De Staatssecretaris van Financiën,
M.L.A. van Rij
Tweede Kamer, vergaderjaar 2022-2023, 31 066, nr. 1216 3
Aanhangsel Handelingen II 2018/19, nr. 2719.
Aanhangsel Handelingen II 2022/23, nr. 1755.
Aanhangsel Handelingen II 2022/23, nr. 1755.
Kamerstuk 31 066, nr. 820, bijlage 1.
Artikel 9.7 Wet IB 2001.
Adviescommissie praktische rechtsbescherming in belastingzaken, «Burgers beter beschermd», p. 117.

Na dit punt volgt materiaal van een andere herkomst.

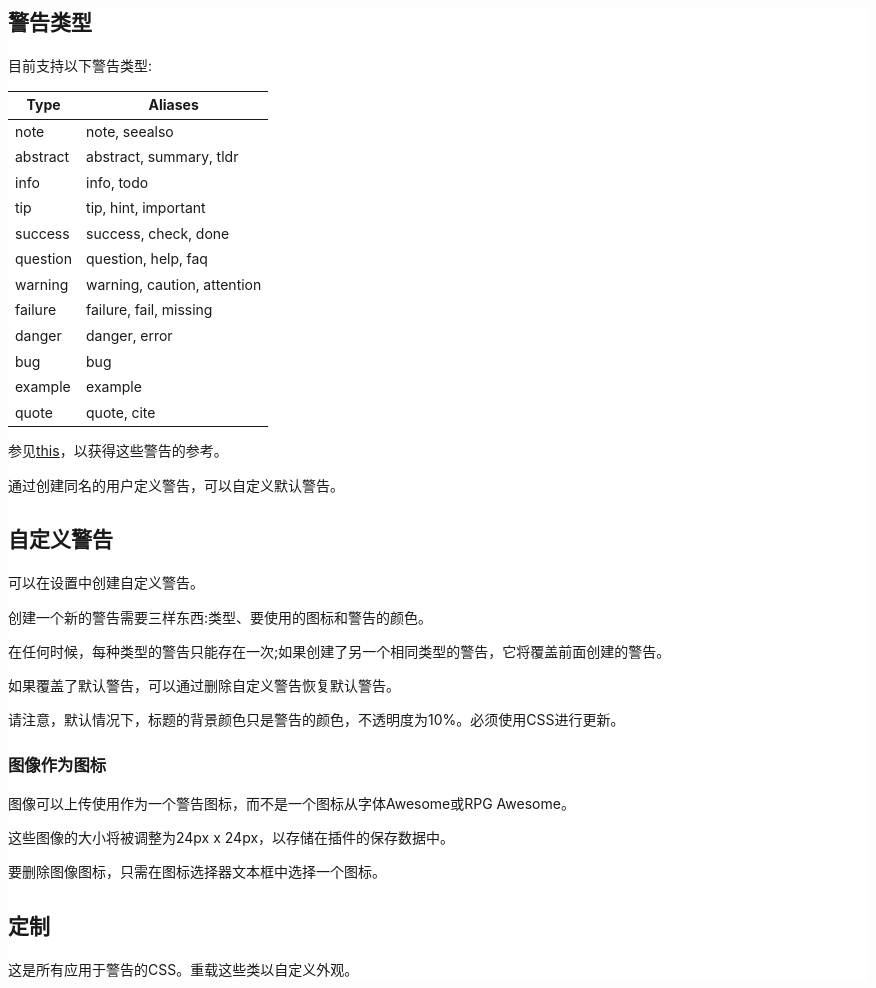 ## 警告类型

目前支持以下警告类型:

| Type     | Aliases                     |
| -------- | --------------------------- |
| note     | note, seealso               |
| abstract | abstract, summary, tldr     |
| info     | info, todo                  |
| tip      | tip, hint, important        |
| success  | success, check, done        |
| question | question, help, faq         |
| warning  | warning, caution, attention |
| failure  | failure, fail, missing      |
| danger   | danger, error               |
| bug      | bug                         |
| example  | example                     |
| quote    | quote, cite                 |

参见[this](https://squidfunk.github.io/mkdocs-material/reference/admonitions/)，以获得这些警告的参考。

通过创建同名的用户定义警告，可以自定义默认警告。

## 自定义警告

可以在设置中创建自定义警告。

创建一个新的警告需要三样东西:类型、要使用的图标和警告的颜色。

在任何时候，每种类型的警告只能存在一次;如果创建了另一个相同类型的警告，它将覆盖前面创建的警告。

如果覆盖了默认警告，可以通过删除自定义警告恢复默认警告。

请注意，默认情况下，标题的背景颜色只是警告的颜色，不透明度为10%。必须使用CSS进行更新。

### 图像作为图标

图像可以上传使用作为一个警告图标，而不是一个图标从字体Awesome或RPG Awesome。

这些图像的大小将被调整为24px x 24px，以存储在插件的保存数据中。

要删除图像图标，只需在图标选择器文本框中选择一个图标。

## 定制

这是所有应用于警告的CSS。重载这些类以自定义外观。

Overeenkomstig het doel van de voorgestelde correctiemogelijkheid van kennelijke fouten bij de preconsultatie van het wetsvoorstel versterking waarborgfunctie Awb.
Kamerstuk 36 107, nr. 6, p. 10 en antwoord op Kamervragen van het lid Nijboer over een onbedoeld generaal pardon voor zwartspaarders, 6 december 2022, Aanhangsel Handelingen II 2022/23, nr. 947.
Overeenkomstig de definitie van de Tijdelijke commissie Uitvoeringsorganisaties (TCU) van de Tweede Kamer; Kamerstuk 35 387, nr. 2, p. 6 is de menselijke maat «recht doen aan de belangen van burgers bij de totstandkoming en uitvoering van beleid, wet- en regelgeving.
Zie de inleiding en hoofdstuk 1 van het coalitieakkoord 2021-2025 «Omzien naar elkaar, vooruitkijken naar de toekomst», bijlage bij Kamerstuk 35 788, nr. 77.